A Marvellous Light (The Last Binding #1)(12)



And Robin didn’t even have the luxury of wholehearted resentment, because the irony was that those documents had probably done a lot of good. Orphans and nurses and starving families in the East End wouldn’t care a whit about the character of their deceased benefactors. Charity done out of ruthless self-promotion was still charity.

It only mattered to Robin and Maud that the rest, once the loans had been repaid, fell dismally short of what would be necessary if the two surviving members of the Blyth family were to continue to live as they had always done.

Gunning had uttered a long, stultifying speech about death-duties and how Robin needed to let him take what was left of their family’s capital and invest it sensibly, thinking of the future. Start putting some of it back into the Thornley Hill estate so that eventually it might pull its weight again.

And meanwhile, Robin was still a member of His Majesty’s Civil Service, because his parents’ delightful piece of career whimsy had somehow turned into their family’s most reliable source of income.

From a magical liaison job. Robin stared at a white patch of plate between his creamed spinach and his lamb, and thought of snowflakes, and fog.

“Ten new gowns would be tossing money,” said Maud, steely. “Newnham’s different. The education of women is the promise of the future.”

Robin sighed. “Has that Sinclair girl been dragging you to suffragette rallies again?”

The steely look strengthened; Robin weakened.

“I’ll talk to Gunning again tomorrow,” he said. “There are still plenty of things we can sell.”

“Some of this boring art, to begin with,” said Maud. “And in any case, you’ve got this new job—”

“Working at the Home Office again,” said Robin hastily. “That’s all I’ll tell you about it for now.”

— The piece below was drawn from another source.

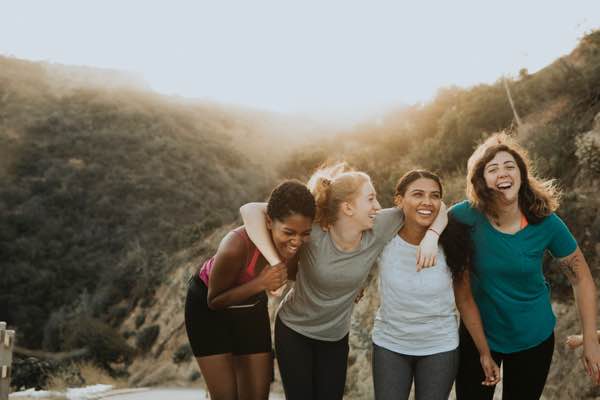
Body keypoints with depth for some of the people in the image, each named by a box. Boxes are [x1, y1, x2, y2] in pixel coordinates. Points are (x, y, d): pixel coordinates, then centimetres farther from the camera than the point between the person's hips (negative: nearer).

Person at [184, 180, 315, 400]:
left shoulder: (297, 243, -23)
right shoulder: (236, 246, -39)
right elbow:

Distracted, Maud turned a look of mingled admiration and hilarity onto him. She clearly thought he’d wrangled himself an intelligence job and was clamming up to protect national secrets. Robin’s grip on his fork faltered with the memory of pain.

Mercifully their talk turned to sport after that, and the investigation into the deadly ballooning accident at the Franco-British Exhibition the previous month, and then the dessert course was done and Robin escaped to the smallest sitting room with a glass of port. He loved his sister, and normally wouldn’t have minded spending the rest of the evening with her. But his thoughts were unspooling and his shoulders were high. He was, he realised, bracing himself constantly for another flare of that hot-wire sensation.

He removed his dinner jacket and settled in a comfortable chair, letting the warmth from the fire soften his tight muscles. His eyes wandered the familiar frames that crowded the walls.

A real curator might have found some rude things to say about the art that adorned this house. It was a cluttered collection with no unifying theme, full of pieces that Robin’s parents had simply wanted to own for their value as objects. The best of the lot was in this sitting room: a John Singer Sargent painting of his mother, completed when Robin was still an infant. The famed portraitist had been freshly arrived in London from Paris, and Sir Robert Blyth had leapt at the chance to commission him just as public opinion began to drag Sargent into fashion.

The artist had captured Priscilla, Lady Blyth. The lightly arch look, and the smile, were exactly right. And as for the shadows encroaching on one side of the face, the hand tucked just behind the skirt, unseen—well. Of those few people who saw the true self of Robin’s mother, only Sargent had dared to put it on display like that while she still lived. The painter must have known that neither she nor her husband would catch the irony, neither of them loving art for itself.

Lord Healsmith had been another of the few to see past the Blyths’ sparkling facade. Sir Robert, usually so canny a judge of character, had made an error when calculating exactly how much flattery could be applied to his lordship before it began to ring false. A cold public snubbing had been revenged, over time, by one of Lady Blyth’s most ice-blooded and sweet-mouthed campaigns of social poison, with the result that Lady Healsmith had fled to their Wiltshire estate to escape the glances that followed her in the street.

Robin had heard the way his father laughed when his mother proclaimed her victory.

Healsmith himself had accepted the warning, bottled up his anger, and let it ferment until it was safe to express his dislike. Robin couldn’t entirely blame the man, but he did wish Healsmith had chosen some other form of expressing it. Buying up advertising space on a block of flats, for example, and papering it with a denunciation of the much-lauded Blyths.

But you didn’t speak ill of the dead.

You punished their son, instead.

A soft knock on the door announced Maud, who crossed the room and perched herself on the arm of Robin’s chair. She gnawed on her lower lip before looking Robin in the eye. “I didn’t mean it, about the art.”

“I know,” said Robin.

“But I did mean it about Cambridge.” His sister’s heart-shaped face was uncharacteristically solemn. It was almost, but not quite, the look of their father in his dining-room portrait.

“You always mean it, Maudie,” Robin said. “That’s your charm. But you’ve never mentioned university before.”